Nicolas Witkowski, dans son dernier ouvrage Une Histoire sentimentale des sciences1, propose d’introduire dans les « contes de fées sans ogre » que sont devenus ces ouvrages, un peu de sentiment et de déraison : bref, pour le citer, « un peu de désordre dans le musée poussiéreux de nos certitudes sur l’élaboration des savoirs » (4e de couverture)

L’Office des Phabricants d’Univers Singuliers (OPUS), compagnie de théâtre de rue, se donne un objectif étrangement similaire : « Nous aimerions », disent-ils, « attirer l’attention […] sur tous les inspirés du bord des routes qui glissent un désordre charmant et modeste sur les idées préfabriquées »2. Bien sûr, « les inspirés du bord des routes », voilà une périphrase bien peu usitée pour désigner les savants. C’est que les André Durupt, Robert Jarry, Raoul Huet, ces héros imaginaires que l’OPUS célèbre, ces « inspirés du bord des routes » auxquels il consacre un Conservatoire, ne sont pas à proprement parler des « savants ».

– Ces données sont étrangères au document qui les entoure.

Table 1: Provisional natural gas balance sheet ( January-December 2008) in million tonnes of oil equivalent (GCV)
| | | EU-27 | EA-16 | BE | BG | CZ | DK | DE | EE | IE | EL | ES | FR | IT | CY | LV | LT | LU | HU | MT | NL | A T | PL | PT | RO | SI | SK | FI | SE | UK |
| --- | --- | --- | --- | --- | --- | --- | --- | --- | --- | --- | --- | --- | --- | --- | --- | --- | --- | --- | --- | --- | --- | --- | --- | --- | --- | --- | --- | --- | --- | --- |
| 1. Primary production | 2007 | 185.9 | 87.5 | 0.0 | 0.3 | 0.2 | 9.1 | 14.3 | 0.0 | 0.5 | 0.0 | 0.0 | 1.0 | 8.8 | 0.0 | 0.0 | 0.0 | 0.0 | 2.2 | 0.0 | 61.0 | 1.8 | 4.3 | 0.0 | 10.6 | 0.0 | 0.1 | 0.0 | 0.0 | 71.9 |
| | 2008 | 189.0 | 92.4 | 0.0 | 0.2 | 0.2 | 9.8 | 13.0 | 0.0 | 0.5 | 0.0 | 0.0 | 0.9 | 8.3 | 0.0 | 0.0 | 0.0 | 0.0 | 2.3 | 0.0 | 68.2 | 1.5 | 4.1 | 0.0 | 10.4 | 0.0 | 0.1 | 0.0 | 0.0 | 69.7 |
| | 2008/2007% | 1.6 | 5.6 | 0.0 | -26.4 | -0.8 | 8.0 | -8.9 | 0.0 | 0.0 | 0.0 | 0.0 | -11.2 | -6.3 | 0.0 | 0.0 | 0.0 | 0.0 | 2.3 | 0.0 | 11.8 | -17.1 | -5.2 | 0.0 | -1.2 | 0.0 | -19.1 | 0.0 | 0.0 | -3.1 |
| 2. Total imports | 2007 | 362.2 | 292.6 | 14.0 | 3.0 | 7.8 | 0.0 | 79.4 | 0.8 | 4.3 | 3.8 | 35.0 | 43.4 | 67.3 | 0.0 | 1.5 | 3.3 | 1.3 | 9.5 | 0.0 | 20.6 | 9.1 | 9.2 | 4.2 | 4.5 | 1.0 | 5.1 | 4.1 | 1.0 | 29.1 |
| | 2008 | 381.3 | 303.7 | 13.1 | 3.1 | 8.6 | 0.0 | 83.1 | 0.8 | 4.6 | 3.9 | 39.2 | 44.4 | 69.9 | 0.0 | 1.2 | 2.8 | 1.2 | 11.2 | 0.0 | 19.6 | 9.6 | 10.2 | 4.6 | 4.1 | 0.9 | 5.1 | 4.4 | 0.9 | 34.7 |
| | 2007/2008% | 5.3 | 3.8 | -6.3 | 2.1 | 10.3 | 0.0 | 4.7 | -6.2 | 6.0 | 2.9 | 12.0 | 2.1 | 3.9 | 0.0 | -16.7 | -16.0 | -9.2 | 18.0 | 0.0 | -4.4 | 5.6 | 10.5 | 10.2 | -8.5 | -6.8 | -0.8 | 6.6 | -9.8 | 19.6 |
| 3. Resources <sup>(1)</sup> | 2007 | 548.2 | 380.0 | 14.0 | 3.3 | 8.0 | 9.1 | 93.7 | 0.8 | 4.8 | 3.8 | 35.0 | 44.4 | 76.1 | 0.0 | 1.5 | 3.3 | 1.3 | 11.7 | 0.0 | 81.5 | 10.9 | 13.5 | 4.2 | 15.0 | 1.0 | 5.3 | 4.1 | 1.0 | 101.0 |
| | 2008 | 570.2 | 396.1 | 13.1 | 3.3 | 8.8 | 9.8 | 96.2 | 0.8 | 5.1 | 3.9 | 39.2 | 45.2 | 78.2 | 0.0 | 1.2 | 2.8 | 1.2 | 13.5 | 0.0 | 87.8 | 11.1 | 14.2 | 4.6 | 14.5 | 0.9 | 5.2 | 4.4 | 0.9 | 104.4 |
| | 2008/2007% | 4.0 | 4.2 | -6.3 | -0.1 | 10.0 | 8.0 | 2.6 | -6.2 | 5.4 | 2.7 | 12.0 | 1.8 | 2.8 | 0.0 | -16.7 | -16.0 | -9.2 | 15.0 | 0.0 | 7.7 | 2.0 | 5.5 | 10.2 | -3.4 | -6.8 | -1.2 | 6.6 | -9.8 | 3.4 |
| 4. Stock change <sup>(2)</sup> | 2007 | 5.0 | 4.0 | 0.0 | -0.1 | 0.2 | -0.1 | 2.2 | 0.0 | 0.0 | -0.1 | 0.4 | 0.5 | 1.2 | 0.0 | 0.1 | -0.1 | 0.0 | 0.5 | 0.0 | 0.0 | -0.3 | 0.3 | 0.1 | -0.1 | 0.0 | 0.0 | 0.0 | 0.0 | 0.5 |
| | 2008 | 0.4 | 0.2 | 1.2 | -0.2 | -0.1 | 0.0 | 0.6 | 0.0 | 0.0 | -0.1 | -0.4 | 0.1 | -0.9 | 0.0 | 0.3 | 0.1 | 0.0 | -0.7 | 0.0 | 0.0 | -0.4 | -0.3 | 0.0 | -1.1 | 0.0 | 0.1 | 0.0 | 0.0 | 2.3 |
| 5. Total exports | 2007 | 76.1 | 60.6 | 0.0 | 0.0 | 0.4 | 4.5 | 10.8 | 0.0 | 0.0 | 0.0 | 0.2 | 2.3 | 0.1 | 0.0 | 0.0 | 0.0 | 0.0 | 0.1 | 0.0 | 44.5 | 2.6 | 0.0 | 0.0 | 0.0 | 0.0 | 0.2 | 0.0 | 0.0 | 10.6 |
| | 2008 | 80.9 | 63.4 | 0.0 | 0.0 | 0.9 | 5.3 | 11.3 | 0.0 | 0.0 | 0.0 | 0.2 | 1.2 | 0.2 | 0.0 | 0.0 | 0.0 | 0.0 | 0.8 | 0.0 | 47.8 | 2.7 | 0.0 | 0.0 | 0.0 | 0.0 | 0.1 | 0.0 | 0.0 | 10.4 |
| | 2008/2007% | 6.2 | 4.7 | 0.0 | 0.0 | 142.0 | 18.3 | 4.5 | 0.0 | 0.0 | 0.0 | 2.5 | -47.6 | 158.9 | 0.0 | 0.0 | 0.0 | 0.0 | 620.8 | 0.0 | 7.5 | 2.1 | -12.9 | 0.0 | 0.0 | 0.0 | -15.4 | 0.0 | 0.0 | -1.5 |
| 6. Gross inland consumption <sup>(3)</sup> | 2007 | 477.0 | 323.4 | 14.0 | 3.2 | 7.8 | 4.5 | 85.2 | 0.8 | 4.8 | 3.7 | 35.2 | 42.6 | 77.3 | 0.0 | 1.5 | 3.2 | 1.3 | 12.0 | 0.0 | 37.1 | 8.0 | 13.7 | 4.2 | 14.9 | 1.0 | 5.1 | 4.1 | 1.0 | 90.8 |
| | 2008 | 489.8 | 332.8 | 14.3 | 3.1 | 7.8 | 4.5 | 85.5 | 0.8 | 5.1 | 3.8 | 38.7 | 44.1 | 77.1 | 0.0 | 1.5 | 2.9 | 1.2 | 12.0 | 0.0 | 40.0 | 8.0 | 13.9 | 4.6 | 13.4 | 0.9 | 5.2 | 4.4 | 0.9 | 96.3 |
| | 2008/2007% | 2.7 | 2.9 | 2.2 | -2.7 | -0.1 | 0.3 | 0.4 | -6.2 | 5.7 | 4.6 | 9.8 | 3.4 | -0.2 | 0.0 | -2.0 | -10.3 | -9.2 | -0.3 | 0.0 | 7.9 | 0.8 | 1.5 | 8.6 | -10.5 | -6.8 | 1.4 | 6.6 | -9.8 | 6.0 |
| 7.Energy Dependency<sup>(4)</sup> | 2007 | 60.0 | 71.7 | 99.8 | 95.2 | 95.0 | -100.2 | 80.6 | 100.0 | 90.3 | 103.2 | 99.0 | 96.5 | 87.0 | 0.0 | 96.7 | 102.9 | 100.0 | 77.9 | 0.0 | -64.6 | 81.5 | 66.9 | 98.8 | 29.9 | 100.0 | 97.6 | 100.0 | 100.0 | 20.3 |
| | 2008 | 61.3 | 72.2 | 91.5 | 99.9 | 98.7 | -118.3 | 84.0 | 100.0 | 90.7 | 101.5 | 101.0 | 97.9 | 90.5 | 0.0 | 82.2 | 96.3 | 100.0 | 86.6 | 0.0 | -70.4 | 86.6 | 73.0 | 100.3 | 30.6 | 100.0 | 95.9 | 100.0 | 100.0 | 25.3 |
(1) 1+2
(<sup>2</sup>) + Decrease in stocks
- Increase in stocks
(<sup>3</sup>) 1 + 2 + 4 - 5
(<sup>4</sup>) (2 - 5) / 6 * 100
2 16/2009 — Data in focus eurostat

Ce sont des tenants de l’art brut, c'est-à-dire des artistes qui créent dans l’inconscience de leur art, du public et du monde de la culture. Leur origine (imaginaire) est modeste, ouvrière la plupart du temps, et dans le cas de l’OPUS, rurale. Leur matériau (réel) est issu de la récupération, leur activité s’apparente au bricolage dans l’esprit du système D, leur art, enfin, est la mécanique. Ce sont des fabricants de machines : une crèche à moteur, une machine à déboucher les bouteilles de chianti, la machine à tarabuster les cailloux hypnotiques, etc3. Et de ces machines, ils tirent des attractions spectaculaires destinées à animer les dimanches de la campagne. Ils se situent donc dans une zone hybride, entre mécanique (ils fabriquent), théâtre (ils représentent) et arts plastiques (ils exposent). La nuit aurait continué de régner sur cette tératologie de l’art et de la science si certaines compagnies ne s’étaient avisées, aujourd’hui, de leur redonner du lustre, en restaurant et exposant les découvertes de ces réconciliateurs imaginaires de l’art et de la science, qui meurent tous les trois dans les années 1970, significativement.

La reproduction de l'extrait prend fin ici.